Wu-Tang: an American Saga – Recensione di Camere Oscure di Will Ashon

Perché i biografi musicali parlano sempre al loro lettore come se questo sapesse già tutto? Perché scrivono frasi inutilmente criptiche sperando che qualcuno le colga?

È come se cercassero di svelare un segreto dando solo qualche indizio, costringendo il lettore davvero appassionato ad andarsi a cercare le informazioni mancanti e il lettore pigro ad abbandonare la lettura.

Will Ashon nel suo Camere Oscure – Il mondo del Wu-Tang Clan (EDT, traduzione di Roberta Scarabelli) commette lo stesso peccato, ma glielo si perdona per la sua bella prosa e per la sua conoscenza enciclopedica, ed emotiva, del mondo del rap, del jazz, del gospel. E anche perché la storia che vuole raccontare è accattivante come un thriller, coinvolgente come una storia di realizzazione sportiva, coi toni seppia di un film sulla malavita dei bassifondi americani.

Il Wu-Tang Clan. Un clan di rapper con una storia fondativa emozionante: due gruppi di malavitosi rivali, appartenenti a due quartieri di case popolari di Staten Island, New York, uniscono le forze e creano il collettivo artistico che cambierà le regole del rap. 

Non è un caso che Hulu abbia deciso di fare una serie Wu Tang: An American Saga, in cui si racconta – romanzando ampiamente – la nascita del gruppo.

Ashon ha il merito di non indorare mai la pillola, né di cercare di rendere più romantica o drammatica la storia, né desidera raccontare ogni dettaglio. Camere Oscure è una narrazione divisa in 36 camere, capitoli, tanti sono i pezzi del primo album dei Wu-Tang.

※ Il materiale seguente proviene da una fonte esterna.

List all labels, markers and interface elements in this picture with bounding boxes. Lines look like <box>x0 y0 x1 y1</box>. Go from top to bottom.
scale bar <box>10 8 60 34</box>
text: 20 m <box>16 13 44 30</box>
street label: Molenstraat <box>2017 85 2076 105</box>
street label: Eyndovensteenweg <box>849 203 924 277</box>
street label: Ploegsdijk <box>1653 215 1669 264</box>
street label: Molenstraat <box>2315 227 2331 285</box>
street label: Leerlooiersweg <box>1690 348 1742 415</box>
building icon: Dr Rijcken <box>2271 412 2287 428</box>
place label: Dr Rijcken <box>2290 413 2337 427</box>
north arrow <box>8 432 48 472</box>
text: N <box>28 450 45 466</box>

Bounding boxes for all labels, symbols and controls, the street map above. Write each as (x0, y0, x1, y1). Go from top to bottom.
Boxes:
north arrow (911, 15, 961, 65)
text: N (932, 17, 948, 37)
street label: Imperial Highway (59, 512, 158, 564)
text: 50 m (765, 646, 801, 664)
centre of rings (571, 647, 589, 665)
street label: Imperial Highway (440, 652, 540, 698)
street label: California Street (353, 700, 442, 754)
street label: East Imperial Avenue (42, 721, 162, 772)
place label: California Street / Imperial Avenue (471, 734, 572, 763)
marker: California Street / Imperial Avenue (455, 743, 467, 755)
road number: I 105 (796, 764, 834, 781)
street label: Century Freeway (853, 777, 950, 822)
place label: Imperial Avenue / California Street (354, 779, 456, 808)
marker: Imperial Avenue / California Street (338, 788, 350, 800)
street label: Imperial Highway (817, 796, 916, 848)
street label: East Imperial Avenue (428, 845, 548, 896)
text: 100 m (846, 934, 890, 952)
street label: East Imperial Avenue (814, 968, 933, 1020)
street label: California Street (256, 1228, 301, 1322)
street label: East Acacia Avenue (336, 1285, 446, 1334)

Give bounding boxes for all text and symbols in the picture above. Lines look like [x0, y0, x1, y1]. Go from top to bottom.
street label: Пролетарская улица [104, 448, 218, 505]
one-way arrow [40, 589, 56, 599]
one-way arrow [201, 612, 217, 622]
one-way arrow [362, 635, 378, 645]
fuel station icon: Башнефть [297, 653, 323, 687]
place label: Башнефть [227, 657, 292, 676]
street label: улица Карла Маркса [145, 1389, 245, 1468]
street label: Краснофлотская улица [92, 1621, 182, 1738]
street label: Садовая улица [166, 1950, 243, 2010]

Ogni camera analizza un pezzo, raccontandone la genesi musicale. 

Non solo quindi come è emerso quel pezzo, ma da quanto lontano arriva. È così che nelle pagine di questo libro arrivano Little Richard e James Brown con i loro urli, apparentemente estemporanei, sul palco.

Perché l’hip hop non è solo la manifestazione ultima della cultura musicale della diaspora degli schiavi africani, secondo Ashon, ne è la sua “forma più alta e realizzata”, come dice nella Quinta Camera, “un tardo rinascimento piuttosto che una discesa nella decadenza”. 

Certo, agli amanti del jazz, quelli della generazione precedente, non è piaciuto troppo l’hip hop, con tutti quei campionamenti, l’assenza quasi totale di strumenti musicali, la parola – spesso sputata, graffiante e a regnare sull’armonia. Ciò non toglie la ricchezza infinita dei testi, dei Wu-Tang e poi di tutti i loro successori.

Will Ashon ci porta indietro nel tempo, ci prende per mano e si lancia con noi in un tuffo profondo, per cercare di raccontare tutto, di non tralasciare niente. Così ci accompagna anche nella scoperta di uno dei tanti volti degli Stati Uniti, un volto che forse non eravamo riusciti a inquadrare perfettamente, perché ancora troppo vicini.